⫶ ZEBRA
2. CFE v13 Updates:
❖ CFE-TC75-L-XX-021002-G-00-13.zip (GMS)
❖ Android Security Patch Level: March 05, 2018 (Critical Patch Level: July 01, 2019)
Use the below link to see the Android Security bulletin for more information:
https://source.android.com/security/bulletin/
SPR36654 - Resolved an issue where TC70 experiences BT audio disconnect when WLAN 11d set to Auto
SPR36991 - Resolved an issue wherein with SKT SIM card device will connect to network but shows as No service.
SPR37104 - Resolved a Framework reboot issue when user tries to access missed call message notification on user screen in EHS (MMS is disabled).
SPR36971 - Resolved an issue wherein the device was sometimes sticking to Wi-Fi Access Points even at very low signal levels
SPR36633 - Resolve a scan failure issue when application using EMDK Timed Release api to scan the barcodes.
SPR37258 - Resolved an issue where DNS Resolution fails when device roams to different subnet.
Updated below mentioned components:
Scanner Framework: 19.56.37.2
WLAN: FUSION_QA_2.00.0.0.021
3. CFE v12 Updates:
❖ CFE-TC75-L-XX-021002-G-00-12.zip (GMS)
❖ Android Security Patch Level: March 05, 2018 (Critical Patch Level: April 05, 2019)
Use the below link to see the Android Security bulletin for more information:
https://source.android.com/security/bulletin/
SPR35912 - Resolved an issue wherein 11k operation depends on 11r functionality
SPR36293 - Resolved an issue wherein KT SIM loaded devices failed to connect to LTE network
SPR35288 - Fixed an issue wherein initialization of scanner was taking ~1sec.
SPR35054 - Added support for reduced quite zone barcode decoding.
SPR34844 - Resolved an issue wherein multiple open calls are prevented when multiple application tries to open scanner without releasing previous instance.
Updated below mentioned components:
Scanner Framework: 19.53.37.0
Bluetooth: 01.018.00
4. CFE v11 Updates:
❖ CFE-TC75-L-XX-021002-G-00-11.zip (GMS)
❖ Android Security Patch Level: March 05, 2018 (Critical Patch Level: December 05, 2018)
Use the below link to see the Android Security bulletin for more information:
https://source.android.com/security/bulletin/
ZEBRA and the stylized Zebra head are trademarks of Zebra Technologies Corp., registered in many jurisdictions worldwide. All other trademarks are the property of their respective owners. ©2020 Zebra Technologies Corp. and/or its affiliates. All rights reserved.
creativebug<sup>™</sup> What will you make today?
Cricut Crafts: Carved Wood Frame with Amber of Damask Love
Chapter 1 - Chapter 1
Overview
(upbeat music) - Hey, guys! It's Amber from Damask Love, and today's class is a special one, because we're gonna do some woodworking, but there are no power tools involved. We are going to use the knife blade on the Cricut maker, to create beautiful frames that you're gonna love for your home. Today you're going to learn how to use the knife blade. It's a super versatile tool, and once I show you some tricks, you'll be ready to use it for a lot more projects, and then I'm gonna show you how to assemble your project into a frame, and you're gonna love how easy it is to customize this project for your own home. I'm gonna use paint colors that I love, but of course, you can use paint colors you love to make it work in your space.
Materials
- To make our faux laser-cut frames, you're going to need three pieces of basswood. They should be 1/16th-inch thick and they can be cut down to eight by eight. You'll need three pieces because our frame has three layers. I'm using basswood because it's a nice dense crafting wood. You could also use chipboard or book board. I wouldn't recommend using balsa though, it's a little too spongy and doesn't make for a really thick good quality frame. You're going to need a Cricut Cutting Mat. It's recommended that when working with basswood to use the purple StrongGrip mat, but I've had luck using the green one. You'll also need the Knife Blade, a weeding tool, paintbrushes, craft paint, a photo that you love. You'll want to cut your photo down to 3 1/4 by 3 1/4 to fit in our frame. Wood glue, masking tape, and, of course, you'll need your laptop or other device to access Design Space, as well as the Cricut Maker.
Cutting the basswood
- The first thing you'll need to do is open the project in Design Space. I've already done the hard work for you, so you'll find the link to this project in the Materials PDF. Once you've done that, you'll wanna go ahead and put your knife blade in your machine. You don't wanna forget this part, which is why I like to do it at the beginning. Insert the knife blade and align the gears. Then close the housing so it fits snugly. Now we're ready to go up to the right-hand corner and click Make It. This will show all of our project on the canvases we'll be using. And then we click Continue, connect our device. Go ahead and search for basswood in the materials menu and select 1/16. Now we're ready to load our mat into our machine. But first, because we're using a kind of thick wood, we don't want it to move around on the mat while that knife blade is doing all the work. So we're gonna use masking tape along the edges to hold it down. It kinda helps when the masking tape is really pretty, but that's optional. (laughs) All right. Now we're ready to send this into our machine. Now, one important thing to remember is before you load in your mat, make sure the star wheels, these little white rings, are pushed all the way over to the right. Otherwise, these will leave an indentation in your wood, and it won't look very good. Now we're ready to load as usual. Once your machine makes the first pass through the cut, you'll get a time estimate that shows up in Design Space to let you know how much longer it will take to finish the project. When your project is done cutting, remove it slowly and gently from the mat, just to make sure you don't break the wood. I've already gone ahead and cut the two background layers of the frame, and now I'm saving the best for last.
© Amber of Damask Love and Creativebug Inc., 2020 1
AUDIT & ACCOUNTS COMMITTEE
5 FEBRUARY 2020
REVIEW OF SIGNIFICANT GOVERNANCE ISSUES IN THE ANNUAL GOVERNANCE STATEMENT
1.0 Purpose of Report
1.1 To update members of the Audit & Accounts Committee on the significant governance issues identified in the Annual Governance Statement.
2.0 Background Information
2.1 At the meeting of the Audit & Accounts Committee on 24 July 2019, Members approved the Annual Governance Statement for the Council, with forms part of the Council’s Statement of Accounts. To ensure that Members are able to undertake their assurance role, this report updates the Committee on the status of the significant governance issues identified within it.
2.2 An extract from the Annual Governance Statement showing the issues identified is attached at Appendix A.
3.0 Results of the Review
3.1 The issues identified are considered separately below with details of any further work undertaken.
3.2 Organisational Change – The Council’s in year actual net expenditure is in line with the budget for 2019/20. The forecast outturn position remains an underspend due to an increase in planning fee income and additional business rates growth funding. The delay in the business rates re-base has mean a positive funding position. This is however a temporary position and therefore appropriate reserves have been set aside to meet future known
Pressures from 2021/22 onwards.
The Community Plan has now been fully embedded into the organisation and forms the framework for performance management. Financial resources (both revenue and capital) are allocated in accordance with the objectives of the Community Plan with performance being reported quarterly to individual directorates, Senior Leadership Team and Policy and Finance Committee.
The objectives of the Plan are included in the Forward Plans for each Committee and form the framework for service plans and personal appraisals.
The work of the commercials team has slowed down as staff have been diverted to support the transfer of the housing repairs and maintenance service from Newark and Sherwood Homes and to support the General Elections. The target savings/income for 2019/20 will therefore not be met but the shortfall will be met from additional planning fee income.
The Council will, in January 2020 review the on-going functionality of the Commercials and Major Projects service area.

________________

**AIM OF THE TASK**
Return from the data every line that holds "tries".

**RESULT FOR THIS EXERCISE**
SPR37104 - Resolved a Framework reboot issue when user tries to access missed call message notification on user screen in EHS (MMS is disabled).
SPR34844 - Resolved an issue wherein multiple open calls are prevented when multiple application tries to open scanner without releasing previous instance.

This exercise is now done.